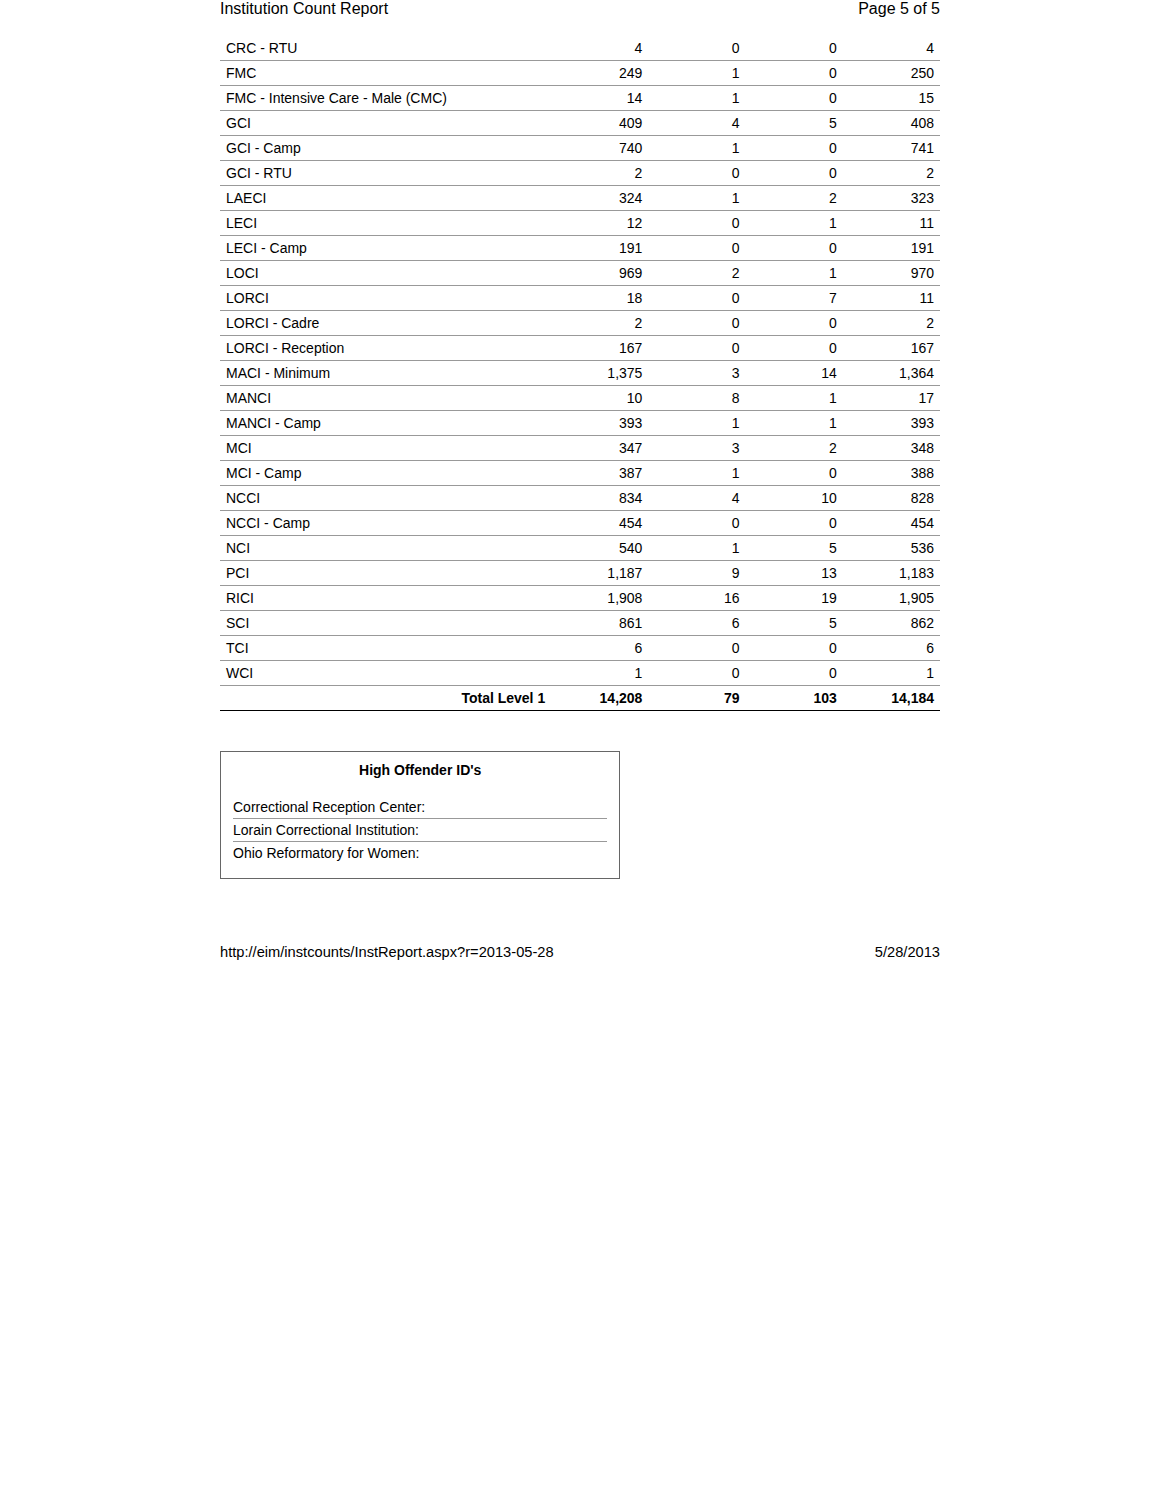Institution Count Report
Page 5 of 5
| CRC - RTU | 4 | 0 | 0 | 4 |
| FMC | 249 | 1 | 0 | 250 |
| FMC - Intensive Care - Male (CMC) | 14 | 1 | 0 | 15 |
| GCI | 409 | 4 | 5 | 408 |
| GCI - Camp | 740 | 1 | 0 | 741 |
| GCI - RTU | 2 | 0 | 0 | 2 |
| LAECI | 324 | 1 | 2 | 323 |
| LECI | 12 | 0 | 1 | 11 |
| LECI - Camp | 191 | 0 | 0 | 191 |
| LOCI | 969 | 2 | 1 | 970 |
| LORCI | 18 | 0 | 7 | 11 |
| LORCI - Cadre | 2 | 0 | 0 | 2 |
| LORCI - Reception | 167 | 0 | 0 | 167 |
| MACI - Minimum | 1,375 | 3 | 14 | 1,364 |
| MANCI | 10 | 8 | 1 | 17 |
| MANCI - Camp | 393 | 1 | 1 | 393 |
| MCI | 347 | 3 | 2 | 348 |
| MCI - Camp | 387 | 1 | 0 | 388 |
| NCCI | 834 | 4 | 10 | 828 |
| NCCI - Camp | 454 | 0 | 0 | 454 |
| NCI | 540 | 1 | 5 | 536 |
| PCI | 1,187 | 9 | 13 | 1,183 |
| RICI | 1,908 | 16 | 19 | 1,905 |
| SCI | 861 | 6 | 5 | 862 |
| TCI | 6 | 0 | 0 | 6 |
| WCI | 1 | 0 | 0 | 1 |
| Total Level 1 | 14,208 | 79 | 103 | 14,184 |
High Offender ID's
Correctional Reception Center:
Lorain Correctional Institution:
Ohio Reformatory for Women:
http://eim/instcounts/InstReport.aspx?r=2013-05-28
5/28/2013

============

▶ _Your task_
From the first record above to the last, output each one exactly and omit the pictures.

▶ _Task output_
Institution Count Report
Page 5 of 5
| CRC - RTU | 4 | 0 | 0 | 4 |
| FMC | 249 | 1 | 0 | 250 |
| FMC - Intensive Care - Male (CMC) | 14 | 1 | 0 | 15 |
| GCI | 409 | 4 | 5 | 408 |
| GCI - Camp | 740 | 1 | 0 | 741 |
| GCI - RTU | 2 | 0 | 0 | 2 |
| LAECI | 324 | 1 | 2 | 323 |
| LECI | 12 | 0 | 1 | 11 |
| LECI - Camp | 191 | 0 | 0 | 191 |
| LOCI | 969 | 2 | 1 | 970 |
| LORCI | 18 | 0 | 7 | 11 |
| LORCI - Cadre | 2 | 0 | 0 | 2 |
| LORCI - Reception | 167 | 0 | 0 | 167 |
| MACI - Minimum | 1,375 | 3 | 14 | 1,364 |
| MANCI | 10 | 8 | 1 | 17 |
| MANCI - Camp | 393 | 1 | 1 | 393 |
| MCI | 347 | 3 | 2 | 348 |
| MCI - Camp | 387 | 1 | 0 | 388 |
| NCCI | 834 | 4 | 10 | 828 |
| NCCI - Camp | 454 | 0 | 0 | 454 |
| NCI | 540 | 1 | 5 | 536 |
| PCI | 1,187 | 9 | 13 | 1,183 |
| RICI | 1,908 | 16 | 19 | 1,905 |
| SCI | 861 | 6 | 5 | 862 |
| TCI | 6 | 0 | 0 | 6 |
| WCI | 1 | 0 | 0 | 1 |
| Total Level 1 | 14,208 | 79 | 103 | 14,184 |
High Offender ID's
Correctional Reception Center:
Lorain Correctional Institution:
Ohio Reformatory for Women:
http://eim/instcounts/InstReport.aspx?r=2013-05-28
5/28/2013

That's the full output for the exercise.